■ Records:
= = = =

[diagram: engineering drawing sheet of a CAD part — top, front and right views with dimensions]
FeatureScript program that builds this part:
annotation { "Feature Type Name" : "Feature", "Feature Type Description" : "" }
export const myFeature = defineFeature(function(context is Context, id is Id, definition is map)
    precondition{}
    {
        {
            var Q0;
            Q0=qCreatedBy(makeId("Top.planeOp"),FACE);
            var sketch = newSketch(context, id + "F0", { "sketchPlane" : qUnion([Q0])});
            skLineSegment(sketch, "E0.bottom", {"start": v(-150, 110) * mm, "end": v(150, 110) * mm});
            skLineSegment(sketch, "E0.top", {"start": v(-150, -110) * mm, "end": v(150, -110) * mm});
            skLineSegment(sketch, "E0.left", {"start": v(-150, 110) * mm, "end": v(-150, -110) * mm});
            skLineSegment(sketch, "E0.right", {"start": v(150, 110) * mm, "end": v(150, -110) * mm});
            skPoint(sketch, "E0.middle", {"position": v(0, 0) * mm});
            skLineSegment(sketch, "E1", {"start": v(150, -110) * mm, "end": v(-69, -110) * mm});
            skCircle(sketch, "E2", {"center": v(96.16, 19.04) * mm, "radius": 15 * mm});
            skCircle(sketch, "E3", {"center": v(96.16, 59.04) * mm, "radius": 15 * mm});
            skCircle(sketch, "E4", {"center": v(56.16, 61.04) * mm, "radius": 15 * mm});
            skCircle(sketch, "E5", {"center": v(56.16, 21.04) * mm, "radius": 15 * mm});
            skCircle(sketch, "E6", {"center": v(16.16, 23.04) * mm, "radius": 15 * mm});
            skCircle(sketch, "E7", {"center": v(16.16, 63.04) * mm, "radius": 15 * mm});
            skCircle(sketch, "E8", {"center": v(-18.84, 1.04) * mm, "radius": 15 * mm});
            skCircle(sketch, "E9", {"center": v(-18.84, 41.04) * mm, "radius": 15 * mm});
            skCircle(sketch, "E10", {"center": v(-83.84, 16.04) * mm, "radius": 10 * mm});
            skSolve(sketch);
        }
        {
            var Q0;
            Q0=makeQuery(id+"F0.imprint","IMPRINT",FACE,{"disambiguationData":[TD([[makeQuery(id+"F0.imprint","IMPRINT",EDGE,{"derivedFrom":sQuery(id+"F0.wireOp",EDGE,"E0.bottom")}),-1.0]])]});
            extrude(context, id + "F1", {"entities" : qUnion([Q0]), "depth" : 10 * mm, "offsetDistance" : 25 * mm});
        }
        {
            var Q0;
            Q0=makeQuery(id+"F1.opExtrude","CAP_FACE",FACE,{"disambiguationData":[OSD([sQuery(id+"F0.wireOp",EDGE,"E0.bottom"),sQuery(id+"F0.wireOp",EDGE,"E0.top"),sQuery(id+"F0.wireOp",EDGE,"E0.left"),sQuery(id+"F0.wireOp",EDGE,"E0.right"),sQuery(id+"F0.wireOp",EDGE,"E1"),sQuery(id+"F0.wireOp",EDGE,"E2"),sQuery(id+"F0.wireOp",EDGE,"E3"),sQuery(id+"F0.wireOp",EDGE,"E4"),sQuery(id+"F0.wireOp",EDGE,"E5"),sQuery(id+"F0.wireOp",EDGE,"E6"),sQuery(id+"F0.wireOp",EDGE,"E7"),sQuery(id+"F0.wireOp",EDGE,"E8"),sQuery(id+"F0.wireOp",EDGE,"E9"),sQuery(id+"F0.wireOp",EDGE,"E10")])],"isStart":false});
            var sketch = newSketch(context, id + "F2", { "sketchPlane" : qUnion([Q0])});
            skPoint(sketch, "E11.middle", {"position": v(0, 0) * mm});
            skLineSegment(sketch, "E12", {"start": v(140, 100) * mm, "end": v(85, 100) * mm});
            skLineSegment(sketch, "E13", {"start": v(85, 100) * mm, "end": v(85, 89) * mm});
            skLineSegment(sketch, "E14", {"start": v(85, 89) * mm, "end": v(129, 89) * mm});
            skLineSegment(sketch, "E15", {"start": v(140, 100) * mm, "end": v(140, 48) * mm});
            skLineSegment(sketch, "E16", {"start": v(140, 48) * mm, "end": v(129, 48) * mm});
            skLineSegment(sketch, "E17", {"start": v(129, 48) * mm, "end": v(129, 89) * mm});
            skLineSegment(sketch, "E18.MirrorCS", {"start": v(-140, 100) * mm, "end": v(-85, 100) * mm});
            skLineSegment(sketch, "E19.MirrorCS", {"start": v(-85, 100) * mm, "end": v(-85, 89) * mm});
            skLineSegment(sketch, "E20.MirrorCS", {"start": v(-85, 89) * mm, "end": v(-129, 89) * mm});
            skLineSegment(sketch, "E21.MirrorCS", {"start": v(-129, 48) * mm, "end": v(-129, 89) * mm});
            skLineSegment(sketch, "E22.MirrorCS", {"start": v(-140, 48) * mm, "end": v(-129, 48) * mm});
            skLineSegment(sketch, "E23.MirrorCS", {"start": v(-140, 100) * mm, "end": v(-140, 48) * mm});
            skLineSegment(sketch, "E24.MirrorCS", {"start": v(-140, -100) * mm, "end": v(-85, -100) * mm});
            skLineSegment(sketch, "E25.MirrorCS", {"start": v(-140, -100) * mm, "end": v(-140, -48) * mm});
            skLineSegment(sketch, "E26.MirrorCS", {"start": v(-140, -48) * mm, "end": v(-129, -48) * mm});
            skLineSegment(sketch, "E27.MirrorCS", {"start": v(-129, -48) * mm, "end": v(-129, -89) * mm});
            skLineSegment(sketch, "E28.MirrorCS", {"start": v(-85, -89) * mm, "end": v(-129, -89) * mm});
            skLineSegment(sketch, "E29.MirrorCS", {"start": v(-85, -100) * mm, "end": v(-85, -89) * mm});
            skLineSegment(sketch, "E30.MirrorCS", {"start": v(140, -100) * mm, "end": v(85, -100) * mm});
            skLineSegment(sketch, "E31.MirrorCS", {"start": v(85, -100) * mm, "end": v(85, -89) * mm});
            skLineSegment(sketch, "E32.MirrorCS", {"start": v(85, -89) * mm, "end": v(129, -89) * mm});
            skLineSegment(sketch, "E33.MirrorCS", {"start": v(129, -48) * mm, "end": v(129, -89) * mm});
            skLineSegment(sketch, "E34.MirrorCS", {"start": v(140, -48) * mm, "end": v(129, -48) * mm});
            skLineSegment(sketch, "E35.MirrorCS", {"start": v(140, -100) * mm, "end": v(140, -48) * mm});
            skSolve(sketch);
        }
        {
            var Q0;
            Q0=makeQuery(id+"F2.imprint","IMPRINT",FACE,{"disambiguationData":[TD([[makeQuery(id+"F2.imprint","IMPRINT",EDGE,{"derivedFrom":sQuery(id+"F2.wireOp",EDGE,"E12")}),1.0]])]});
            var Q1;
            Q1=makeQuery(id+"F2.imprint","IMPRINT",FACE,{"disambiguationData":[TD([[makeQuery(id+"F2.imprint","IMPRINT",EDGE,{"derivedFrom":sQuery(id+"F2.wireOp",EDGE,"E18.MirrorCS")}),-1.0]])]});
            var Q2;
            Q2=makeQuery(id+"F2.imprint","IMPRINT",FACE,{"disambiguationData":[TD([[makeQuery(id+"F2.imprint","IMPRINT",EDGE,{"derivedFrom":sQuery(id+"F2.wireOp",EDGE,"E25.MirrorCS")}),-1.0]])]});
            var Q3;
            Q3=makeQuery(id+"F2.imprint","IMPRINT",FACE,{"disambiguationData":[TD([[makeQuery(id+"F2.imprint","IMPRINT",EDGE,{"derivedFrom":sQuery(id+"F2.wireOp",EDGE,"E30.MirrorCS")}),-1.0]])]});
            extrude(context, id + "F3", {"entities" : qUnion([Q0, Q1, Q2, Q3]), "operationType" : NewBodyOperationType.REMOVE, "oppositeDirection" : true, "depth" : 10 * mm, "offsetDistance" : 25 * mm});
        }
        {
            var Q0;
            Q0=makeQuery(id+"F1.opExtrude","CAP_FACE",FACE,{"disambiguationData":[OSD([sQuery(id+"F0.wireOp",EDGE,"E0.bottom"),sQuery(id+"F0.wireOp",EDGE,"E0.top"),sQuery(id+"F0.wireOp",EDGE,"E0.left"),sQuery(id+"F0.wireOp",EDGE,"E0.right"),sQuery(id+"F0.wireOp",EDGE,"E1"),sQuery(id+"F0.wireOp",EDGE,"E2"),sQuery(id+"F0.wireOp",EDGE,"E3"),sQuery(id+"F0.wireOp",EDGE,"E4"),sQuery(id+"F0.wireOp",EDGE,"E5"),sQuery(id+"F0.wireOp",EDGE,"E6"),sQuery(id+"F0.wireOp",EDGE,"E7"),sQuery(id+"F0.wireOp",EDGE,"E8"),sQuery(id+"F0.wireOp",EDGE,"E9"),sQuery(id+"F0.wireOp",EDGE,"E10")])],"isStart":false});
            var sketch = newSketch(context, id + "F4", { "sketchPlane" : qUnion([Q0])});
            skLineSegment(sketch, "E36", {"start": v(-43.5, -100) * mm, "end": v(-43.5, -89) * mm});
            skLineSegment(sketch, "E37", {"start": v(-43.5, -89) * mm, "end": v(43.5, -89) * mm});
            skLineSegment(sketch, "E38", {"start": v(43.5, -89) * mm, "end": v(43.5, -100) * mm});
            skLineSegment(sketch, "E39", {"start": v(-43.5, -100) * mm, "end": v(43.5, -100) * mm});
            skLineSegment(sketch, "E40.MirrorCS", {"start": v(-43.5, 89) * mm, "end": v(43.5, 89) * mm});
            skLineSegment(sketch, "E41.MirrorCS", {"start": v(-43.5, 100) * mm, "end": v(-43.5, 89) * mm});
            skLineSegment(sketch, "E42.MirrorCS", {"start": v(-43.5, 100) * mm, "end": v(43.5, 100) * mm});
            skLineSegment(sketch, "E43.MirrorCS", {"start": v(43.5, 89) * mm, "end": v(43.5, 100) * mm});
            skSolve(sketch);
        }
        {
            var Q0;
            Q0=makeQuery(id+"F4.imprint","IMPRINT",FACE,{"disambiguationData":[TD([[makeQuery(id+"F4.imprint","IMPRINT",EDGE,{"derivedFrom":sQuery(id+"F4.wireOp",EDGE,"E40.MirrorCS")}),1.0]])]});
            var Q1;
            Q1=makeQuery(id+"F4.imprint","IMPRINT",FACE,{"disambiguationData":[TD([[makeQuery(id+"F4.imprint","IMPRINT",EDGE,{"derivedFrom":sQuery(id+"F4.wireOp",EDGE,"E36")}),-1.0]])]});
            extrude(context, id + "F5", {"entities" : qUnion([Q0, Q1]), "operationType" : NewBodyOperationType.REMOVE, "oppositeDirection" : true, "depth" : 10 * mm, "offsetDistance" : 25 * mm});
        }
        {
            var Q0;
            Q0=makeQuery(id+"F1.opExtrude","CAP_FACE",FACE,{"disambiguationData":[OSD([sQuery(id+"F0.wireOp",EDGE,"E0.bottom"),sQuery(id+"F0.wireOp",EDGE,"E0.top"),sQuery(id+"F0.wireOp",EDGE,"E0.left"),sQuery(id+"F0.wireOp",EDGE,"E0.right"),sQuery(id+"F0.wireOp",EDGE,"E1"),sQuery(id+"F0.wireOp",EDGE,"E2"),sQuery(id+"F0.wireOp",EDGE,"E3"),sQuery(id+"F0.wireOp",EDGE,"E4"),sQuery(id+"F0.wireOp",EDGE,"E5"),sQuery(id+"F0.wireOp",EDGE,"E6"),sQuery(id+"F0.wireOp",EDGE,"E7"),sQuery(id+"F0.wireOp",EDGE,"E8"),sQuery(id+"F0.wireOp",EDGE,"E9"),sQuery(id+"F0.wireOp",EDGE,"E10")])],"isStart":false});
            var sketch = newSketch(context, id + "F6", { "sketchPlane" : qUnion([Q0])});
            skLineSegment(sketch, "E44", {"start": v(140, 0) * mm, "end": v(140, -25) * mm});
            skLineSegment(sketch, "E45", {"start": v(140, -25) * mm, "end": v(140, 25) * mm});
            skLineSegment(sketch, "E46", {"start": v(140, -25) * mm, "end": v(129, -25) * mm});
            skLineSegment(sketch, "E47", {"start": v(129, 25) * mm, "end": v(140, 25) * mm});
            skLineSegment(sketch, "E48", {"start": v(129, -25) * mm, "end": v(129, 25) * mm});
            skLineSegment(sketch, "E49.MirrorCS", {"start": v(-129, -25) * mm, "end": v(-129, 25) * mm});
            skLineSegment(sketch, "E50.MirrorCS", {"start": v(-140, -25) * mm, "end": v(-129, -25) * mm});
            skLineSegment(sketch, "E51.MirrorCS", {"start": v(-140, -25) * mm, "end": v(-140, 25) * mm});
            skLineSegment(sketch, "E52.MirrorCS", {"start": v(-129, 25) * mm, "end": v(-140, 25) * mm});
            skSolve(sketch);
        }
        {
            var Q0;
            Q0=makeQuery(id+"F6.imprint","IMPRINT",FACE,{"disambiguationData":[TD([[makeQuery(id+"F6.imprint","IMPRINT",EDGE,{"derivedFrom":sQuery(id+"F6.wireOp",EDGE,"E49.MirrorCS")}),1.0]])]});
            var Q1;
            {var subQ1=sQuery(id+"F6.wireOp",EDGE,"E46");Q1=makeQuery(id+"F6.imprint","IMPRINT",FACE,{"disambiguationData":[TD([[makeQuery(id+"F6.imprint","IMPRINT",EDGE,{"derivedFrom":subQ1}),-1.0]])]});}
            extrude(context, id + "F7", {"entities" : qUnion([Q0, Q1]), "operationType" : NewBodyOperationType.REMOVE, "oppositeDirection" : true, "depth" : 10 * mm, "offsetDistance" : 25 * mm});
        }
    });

= = = =

■ Do this: Locate each line in the entries above that contains the string "radius", and copy those lines out in full.

■ Full output:
            skCircle(sketch, "E2", {"center": v(96.16, 19.04) * mm, "radius": 15 * mm});
            skCircle(sketch, "E3", {"center": v(96.16, 59.04) * mm, "radius": 15 * mm});
            skCircle(sketch, "E4", {"center": v(56.16, 61.04) * mm, "radius": 15 * mm});
            skCircle(sketch, "E5", {"center": v(56.16, 21.04) * mm, "radius": 15 * mm});
            skCircle(sketch, "E6", {"center": v(16.16, 23.04) * mm, "radius": 15 * mm});
            skCircle(sketch, "E7", {"center": v(16.16, 63.04) * mm, "radius": 15 * mm});
            skCircle(sketch, "E8", {"center": v(-18.84, 1.04) * mm, "radius": 15 * mm});
            skCircle(sketch, "E9", {"center": v(-18.84, 41.04) * mm, "radius": 15 * mm});
            skCircle(sketch, "E10", {"center": v(-83.84, 16.04) * mm, "radius": 10 * mm});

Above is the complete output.